GSoC - Week 7

Jul 21, 2020 by Abhishek Kumar

As with any project, it is last 20% that takes up 80% of the time.

The statement could be not more accurate about my last week’s work on corrected commit date offsets. The patch is currently failing tests for t5324-split-commit-graph and t6600-test-reach but is ready for the first round of review.


I started a mega patch that:

  1. Implemented generation data chunk.
  2. Implemented corrected commit date offsets.
  3. Re-used some pieces of code.
  4. Fixed performance regression for computing bloom filters.

The tests failed (because of course, they would). I spent a day chasing bugs around on gdb (which I have learned to use well and look forward to reading Stallman’s book after GSoC), but the number of point of failures were too many. These included:

  1. Incorrectly computing corrected commit date offsets.
  2. Incorrectly writing generation data chunk.
  3. Incorrectly writing commit-graph.
  4. Incorrectly reading commit-graph.
  5. Incorrectly parsing generation data chunk.
  6. Incorrectly traversing the graph.
  7. No longer accurate tests (as it happened in t5000-tar-tree, t5318-commit-graph, and others).

And others too.

After getting frustrated over the lack of headway, I started to rewrite the changes in small, self-contained patches (which in hindsight, I should have done since the beginning). What was once a mess touching over 13 files now is neatly laid out in tiny morsels of code changes.

Failed Tests

As I mentioned, the patch is failing tests for t5324-split-commit-graph and t6600-test-reach.
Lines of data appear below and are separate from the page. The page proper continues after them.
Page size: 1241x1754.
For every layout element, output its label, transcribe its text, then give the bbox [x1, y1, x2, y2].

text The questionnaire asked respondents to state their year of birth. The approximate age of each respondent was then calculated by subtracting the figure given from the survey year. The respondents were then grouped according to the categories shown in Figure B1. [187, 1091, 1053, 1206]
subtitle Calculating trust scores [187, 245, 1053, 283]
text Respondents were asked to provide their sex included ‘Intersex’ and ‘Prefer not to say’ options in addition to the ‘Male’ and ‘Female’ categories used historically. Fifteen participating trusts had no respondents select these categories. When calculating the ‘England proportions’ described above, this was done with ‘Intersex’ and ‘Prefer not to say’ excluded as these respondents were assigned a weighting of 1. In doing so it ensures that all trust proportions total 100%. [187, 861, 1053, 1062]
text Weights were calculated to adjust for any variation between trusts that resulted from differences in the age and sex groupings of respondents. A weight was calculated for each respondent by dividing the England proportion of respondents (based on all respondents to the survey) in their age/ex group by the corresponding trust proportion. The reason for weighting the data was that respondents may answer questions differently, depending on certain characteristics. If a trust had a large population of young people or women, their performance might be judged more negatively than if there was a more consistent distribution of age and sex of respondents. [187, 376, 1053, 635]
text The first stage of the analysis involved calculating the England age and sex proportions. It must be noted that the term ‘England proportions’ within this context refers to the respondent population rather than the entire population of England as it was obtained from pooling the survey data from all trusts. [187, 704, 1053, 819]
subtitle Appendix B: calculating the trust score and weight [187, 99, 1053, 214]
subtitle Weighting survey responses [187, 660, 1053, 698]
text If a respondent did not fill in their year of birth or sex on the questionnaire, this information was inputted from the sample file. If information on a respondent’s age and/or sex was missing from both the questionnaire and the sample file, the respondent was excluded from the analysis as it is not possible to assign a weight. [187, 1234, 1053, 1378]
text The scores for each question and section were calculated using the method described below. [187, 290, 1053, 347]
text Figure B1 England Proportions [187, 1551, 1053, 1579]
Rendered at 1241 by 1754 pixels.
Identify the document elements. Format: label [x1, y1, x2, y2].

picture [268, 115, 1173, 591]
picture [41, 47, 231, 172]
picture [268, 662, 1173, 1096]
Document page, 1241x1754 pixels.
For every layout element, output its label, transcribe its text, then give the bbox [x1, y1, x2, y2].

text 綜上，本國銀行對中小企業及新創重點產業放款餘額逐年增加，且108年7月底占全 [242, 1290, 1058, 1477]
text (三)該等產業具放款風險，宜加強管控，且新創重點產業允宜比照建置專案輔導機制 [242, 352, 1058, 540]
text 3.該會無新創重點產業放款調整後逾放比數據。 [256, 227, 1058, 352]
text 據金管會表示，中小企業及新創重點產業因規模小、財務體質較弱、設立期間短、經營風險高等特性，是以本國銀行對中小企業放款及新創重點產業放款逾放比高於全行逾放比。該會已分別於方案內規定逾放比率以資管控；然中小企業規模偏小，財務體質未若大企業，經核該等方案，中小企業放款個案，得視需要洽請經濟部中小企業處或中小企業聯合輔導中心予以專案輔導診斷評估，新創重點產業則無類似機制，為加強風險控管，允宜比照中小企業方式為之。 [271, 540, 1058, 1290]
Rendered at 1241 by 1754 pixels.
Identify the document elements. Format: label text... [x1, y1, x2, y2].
The failed test for test-reach is what I am working at the moment. We set a repository where commits are named in the form commit-x-y (where 1 <= x, y <= 10) and commit-x-y can reach commit-i-j if i <= x and j <= y.

We look up commits reachable from commit-6-6 but not from commit-3-8. This would mean commits are of form commit-i-j where 3 < i <= 6 and 1 <= j <= 6.

While the tests pass for --topo-order and --first-parent individually, when we combine them together into --topo-order --first-parent rev-list inadvertently contains commit-3-1 and commit-2-1.

Future Plans

Here’s what left for the patch series:

  1. Add an option to skip writing generation data chunk (to test whether new Git works without GDAT as intended).
  2. Handle writing to commit-graph for mismatched version (that is, merging all graphs into a new graph with a GDAT chunk).
  3. Pass tests with GIT_TEST_COMMIT_GRAPH=1. More tests might fail as I fix the current tests.

I look forward to everyone’s reviews!